Key Facts About Global Warming
This year is set to be the sixth warmest since records began in the 1850s, with 10 of the warmest years in the past 12, according to a British report on Thursday.
The report by the British Meteorological Office and the University of East Anglia linked a gradual rise in temperatures in recent years to greenhouse gases from human activities.
Following are some key facts about global warming:
- "There is new and stronger evidence that most of the warming observed over the last 50 years is attributable to human activities," the UN's Intergovernmental Panel on Climate Change (IPCC) said in its latest report in 2001.
- Concentrations of heat-trapping greenhouse gases in the atmosphere, largely from burning fossil fuels in power plants, factories and vehicles, have risen by more a third since before the Industrial Revolution.

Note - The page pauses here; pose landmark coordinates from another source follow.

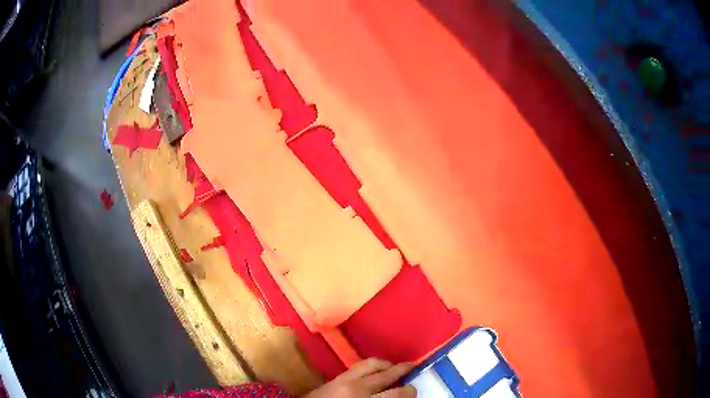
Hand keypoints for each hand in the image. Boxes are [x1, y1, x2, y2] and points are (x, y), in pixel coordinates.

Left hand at [305, 358, 416, 397]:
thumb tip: (396, 396)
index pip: (396, 394)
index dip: (409, 391)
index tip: (413, 390)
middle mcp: (357, 386)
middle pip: (386, 374)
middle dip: (402, 371)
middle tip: (412, 368)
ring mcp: (345, 378)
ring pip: (371, 364)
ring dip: (386, 364)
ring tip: (394, 366)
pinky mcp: (336, 376)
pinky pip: (358, 365)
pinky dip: (371, 364)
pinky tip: (375, 369)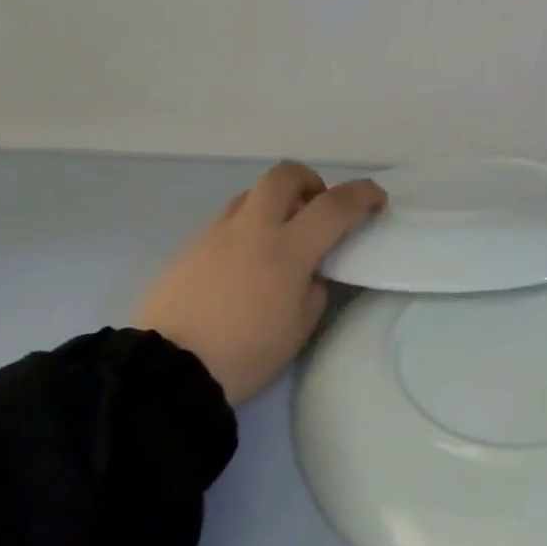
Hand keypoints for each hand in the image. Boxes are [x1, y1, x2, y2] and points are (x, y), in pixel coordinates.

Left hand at [134, 161, 385, 406]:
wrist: (169, 370)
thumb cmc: (246, 354)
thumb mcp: (300, 328)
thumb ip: (315, 287)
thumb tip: (311, 269)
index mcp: (287, 249)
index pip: (334, 206)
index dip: (362, 195)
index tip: (377, 199)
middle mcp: (252, 228)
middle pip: (285, 175)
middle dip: (311, 181)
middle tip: (318, 209)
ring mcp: (216, 233)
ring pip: (252, 194)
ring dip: (275, 203)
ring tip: (280, 237)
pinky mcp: (190, 246)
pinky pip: (228, 220)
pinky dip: (248, 227)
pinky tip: (245, 262)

- Concentrations of carbon dioxide, the main greenhouse gas, rose to 379 parts per million (ppm) in 2006 from 280 ppm for the period 1000-1750, the World Meteorological Organization said.
- Temperatures rose by about 0.6 Celsius (1.1 Fahrenheit) during the 20th century and may rise by a further 1.4-5.8 Celsius from 1990 to 2100, a rate of warming without precedent in at least 10,000 years, the IPCC said.
- Rising temperatures are likely to cause more floods, erosion, desertification, heatwaves and drive many species to extinction. Benefits in some regions may include longer growing seasons. Sea levels are likely to rise by 9-88 centimetres (3.5-34.7 inches) from 1990 to 2100, swamping coasts.
- A minority of scientists say the IPCC grossly underestimates the role of natural variations in the climate.